JohnSnowLabs / spark-nlp

State of the Art Natural Language Processing
https://sparknlp.org/
Apache License 2.0
3.76k stars 703 forks source link

Can not find the model to download bge-m3 #14243

Closed avivshafir closed 2 months ago

avivshafir commented 2 months ago

Is there an existing issue for this?

Who can help?

No response

What are you working on?

Sentence embedding in pyspark

Current Behavior

The model is not being found

Expected Behavior

Model should be found

Steps To Reproduce

document_assembler = DocumentAssembler().setInputCol("text").setOutputCol("document")

sentencerDL = (
    SentenceDetectorDLModel.pretrained("sentence_detector_dl", "xx")
    .setInputCols(["document"])
    .setOutputCol("sentence")
)

embeddings = (
    XlmRoBertaSentenceEmbeddings.pretrained("bge_m3 ","xx")
    .setInputCols(["sentence"])
    .setOutputCol("embeddings")
)

pipeline = Pipeline().setStages([document_assembler, sentencerDL, embeddings])

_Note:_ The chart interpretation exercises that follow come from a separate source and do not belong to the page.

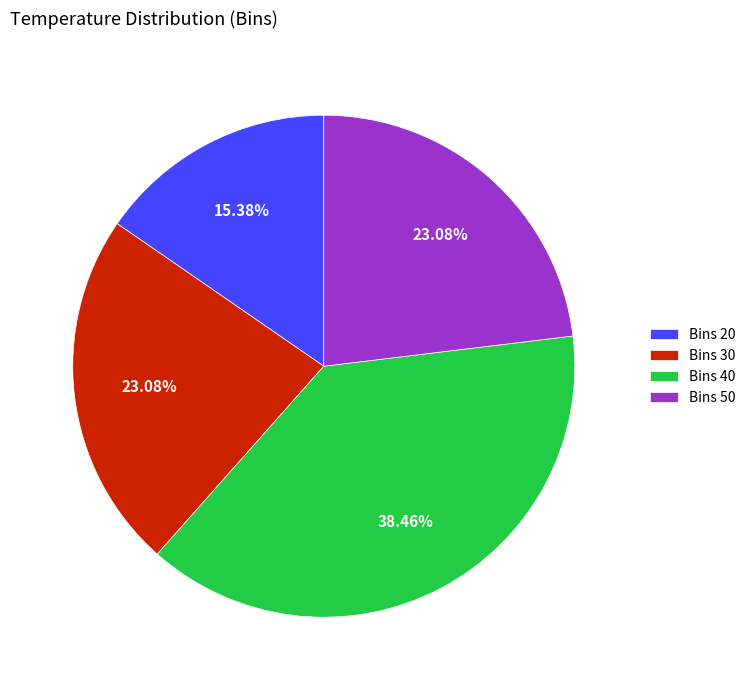

What is the ratio of the value at Bins 30 to the value at Bins 40?

0.6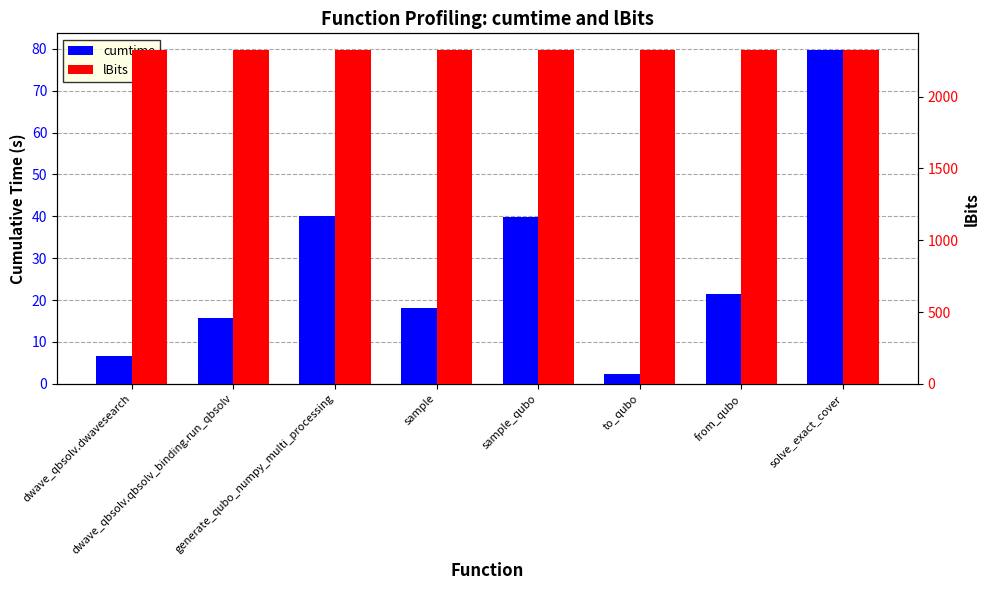

Reading left to right, what are all the values shown in this chart?

cumtime: 6.7	15.7	40.0	18.0	39.7	2.3	21.6	79.7
lBits: 2325.0	2325.0	2325.0	2325.0	2325.0	2325.0	2325.0	2325.0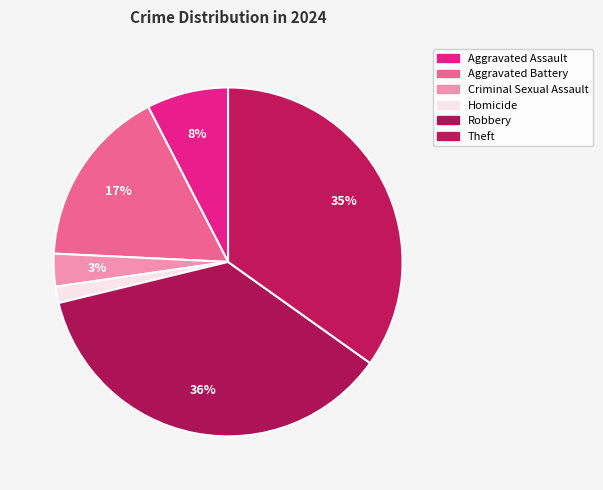

True or false: Aggravated Assault accounts for 1% of the total.

False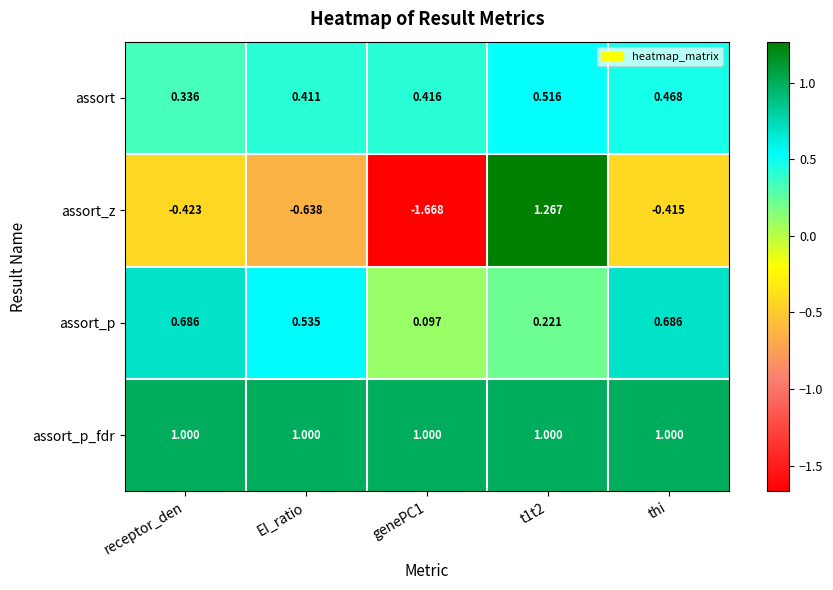

Rank the series at genePC1 from highest to lowest value.

assort_p_fdr, assort, assort_p, assort_z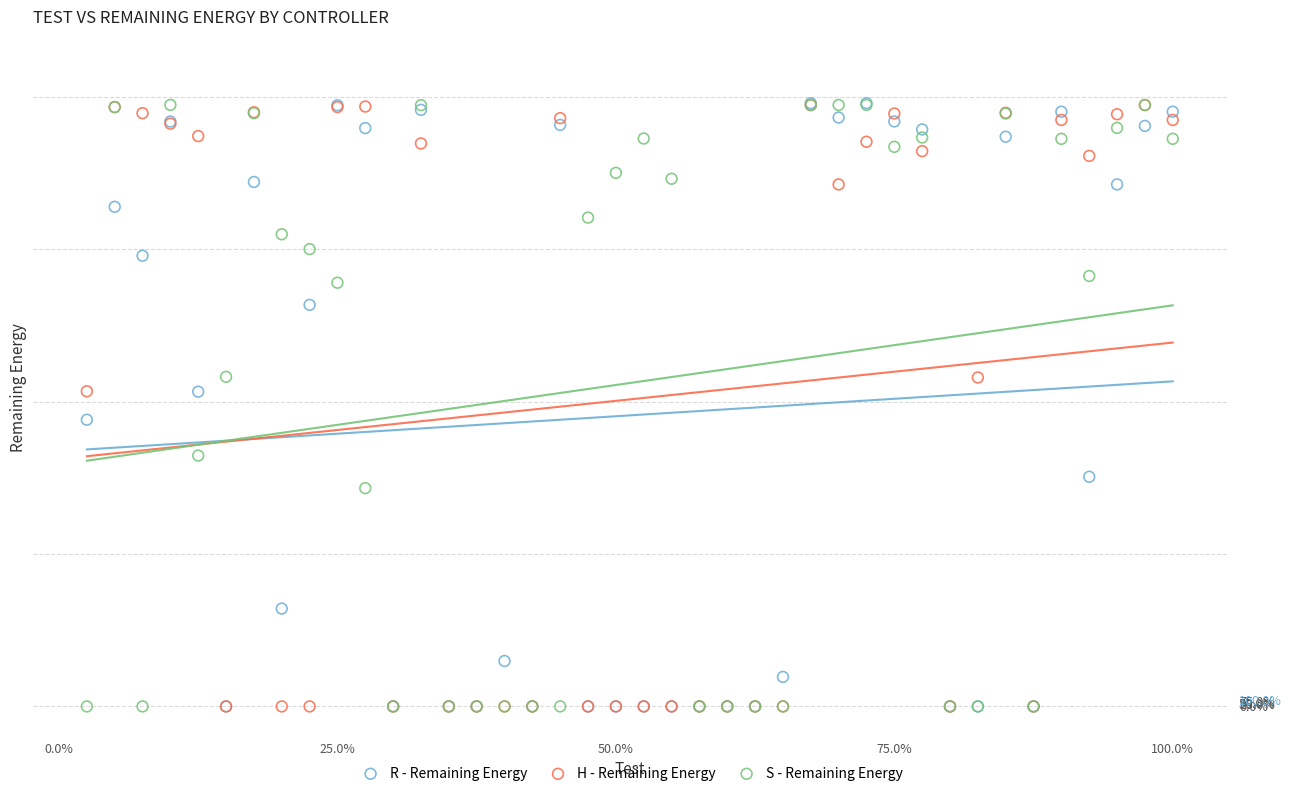

What are all the series names shown in the legend?

R - Remaining Energy, H - Remaining Energy, S - Remaining Energy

df = spark.createDataFrame([["John Doe", "Jane Doe"]]).toDF("text")

Spark NLP version and Apache Spark

sparknlp=='5.3.3' jar version=5.3.3 spark_version='3.5.0'

databricks runtime version: 14.3.x-gpu-ml-scala2.12

Type of Spark Application

spark-submit

Java Version

No response

Java Home Directory

No response

Setup and installation

No response

Operating System and Version

No response

Link to your project (if available)

No response

Additional Information

No response

maziyarpanahi commented 2 months ago

This is our fault, the code snippet has an extra space in the name. Thanks for reporting it, I'll fix the model's card.